Donnez sous forme de liste numérotée les lignes allant du début des enregistrements jusqu'à la ligne contenant « した。上限を超えると、営業 », cette dernière comprise, en omettant les lignes vides. Laissez les images de côté dans votre réponse.

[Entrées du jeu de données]
========================================
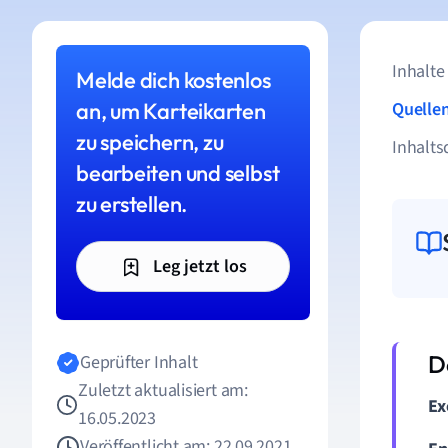
Inhalte
Melde dich kostenlos
an, um Karteikarten
Quelle
zu speichern, zu
Inhalts
bearbeiten und selbst
zu erstellen.
Leg jetzt los
Geprüfter Inhalt
Zuletzt aktualisiert am:
Ex
16.05.2023
Veröffentlicht am: 22.09.2021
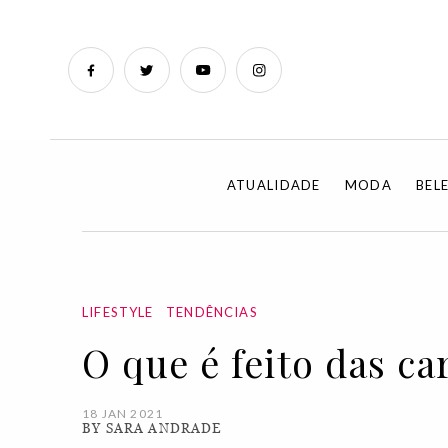
ATUALIDADE
MODA
BEL
LIFESTYLE
TENDÊNCIAS
O que é feito das c
18 JAN 2021
BY SARA ANDRADE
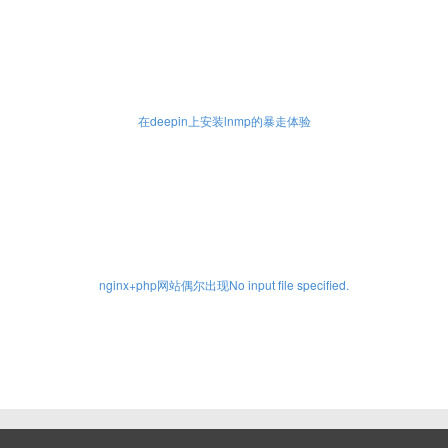
在deepin上安装lnmp的暴走体验
nginx+php网站偶尔出现No input file specified.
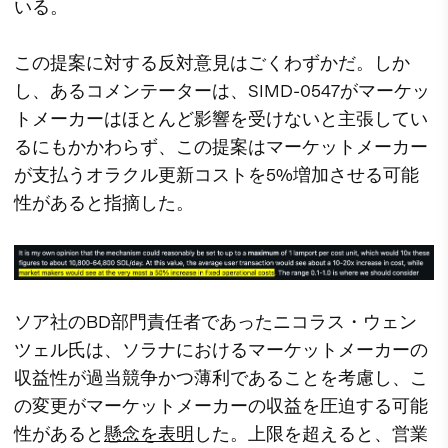
いる。
この提案に対する反対意見はごくわずかだ。しか
し、あるコメンテーターは、SIMD-0547がマーケッ
トメーカーはほとんど影響を受けないと主張してい
るにもかかわらず、この提案はマーケットメーカー
が支払うオラクル更新コストを5%増加させる可能
性があると指摘した。
ソア社のBD部門責任者であったニコラス・ウェン
ツェル氏は、ソラナにおけるマーケットメーカーの
収益性が過当競争かつ薄利であることを考慮し、こ
の変更がマーケットメーカーの収益を圧迫する可能
性があると
懸念を表明
した。上限を超えると、営業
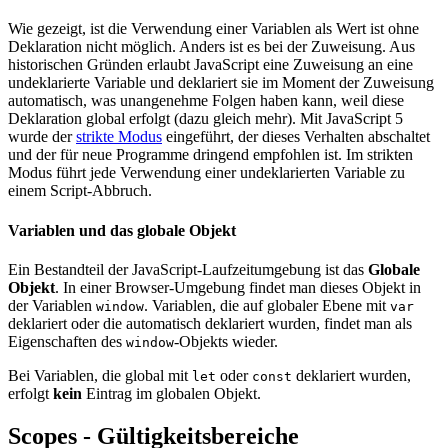
Wie gezeigt, ist die Verwendung einer Variablen als Wert ist ohne
Deklaration nicht möglich. Anders ist es bei der Zuweisung. Aus
historischen Gründen erlaubt JavaScript eine Zuweisung an eine
undeklarierte Variable und deklariert sie im Moment der Zuweisung
automatisch, was unangenehme Folgen haben kann, weil diese
Deklaration global erfolgt (dazu gleich mehr). Mit JavaScript 5
wurde der
strikte Modus
eingeführt, der dieses Verhalten abschaltet
und der für neue Programme dringend empfohlen ist. Im strikten
Modus führt jede Verwendung einer undeklarierten Variable zu
einem Script-Abbruch.
Variablen und das globale Objekt
Ein Bestandteil der JavaScript-Laufzeitumgebung ist das
Globale
Objekt
. In einer Browser-Umgebung findet man dieses Objekt in
der Variablen
. Variablen, die auf globaler Ebene mit
window
var
deklariert oder die automatisch deklariert wurden, findet man als
Eigenschaften des
-Objekts wieder.
window
Bei Variablen, die global mit
oder
deklariert wurden,
let
const
erfolgt
kein
Eintrag im globalen Objekt.
Scopes - Gültigkeitsbereiche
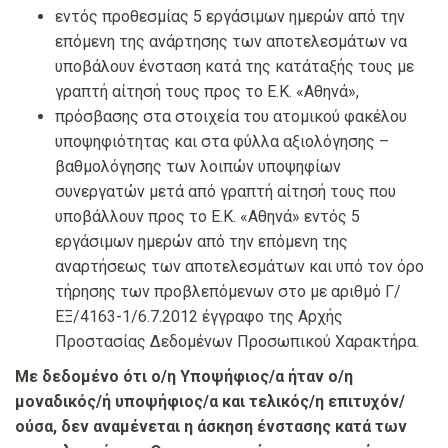
εντός προθεσμίας 5 εργάσιμων ημερών από την
επόμενη της ανάρτησης των αποτελεσμάτων να
υποβάλουν ένσταση κατά της κατάταξής τους με
γραπτή αίτησή τους προς το Ε.Κ. «Αθηνά»,
πρόσβασης στα στοιχεία του ατομικού φακέλου
υποψηφιότητας και στα φύλλα αξιολόγησης –
βαθμολόγησης των λοιπών υποψηφίων
συνεργατών μετά από γραπτή αίτησή τους που
υποβάλλουν προς το Ε.Κ. «Αθηνά» εντός 5
εργάσιμων ημερών από την επόμενη της
αναρτήσεως των αποτελεσμάτων και υπό τον όρο
τήρησης των προβλεπόμενων στο με αριθμό Γ/
ΕΞ/4163-1/6.7.2012 έγγραφο της Αρχής
Προστασίας Δεδομένων Προσωπικού Χαρακτήρα.
Με δεδομένο ότι ο/η Υποψήφιος/α ήταν ο/η
μοναδικός/ή υποψήφιος/α και τελικός/η επιτυχόν/
ούσα, δεν αναμένεται η άσκηση ένστασης κατά των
========================================
§ **ZONE DE RÉPONSE**
1. Inhalte
2. Melde dich kostenlos
3. an, um Karteikarten
4. Quelle
5. zu speichern, zu
6. Inhalts
7. bearbeiten und selbst
8. zu erstellen.
9. Leg jetzt los
10. Geprüfter Inhalt
11. Zuletzt aktualisiert am:
12. Ex
13. 16.05.2023
14. Veröffentlicht am: 22.09.2021
15. ATUALIDADE
16. MODA
17. BEL
18. LIFESTYLE
19. TENDÊNCIAS
20. O que é feito das c
21. 18 JAN 2021
22. BY SARA ANDRADE
23. 在deepin上安装lnmp的暴走体验
24. nginx+php网站偶尔出现No input file specified.
25. いる。
26. この提案に対する反対意見はごくわずかだ。しか
27. し、あるコメンテーターは、SIMD-0547がマーケッ
28. トメーカーはほとんど影響を受けないと主張してい
29. るにもかかわらず、この提案はマーケットメーカー
30. が支払うオラクル更新コストを5%増加させる可能
31. 性があると指摘した。
32. ソア社のBD部門責任者であったニコラス・ウェン
33. ツェル氏は、ソラナにおけるマーケットメーカーの
34. 収益性が過当競争かつ薄利であることを考慮し、こ
35. の変更がマーケットメーカーの収益を圧迫する可能
36. 性があると
37. 懸念を表明
38. した。上限を超えると、営業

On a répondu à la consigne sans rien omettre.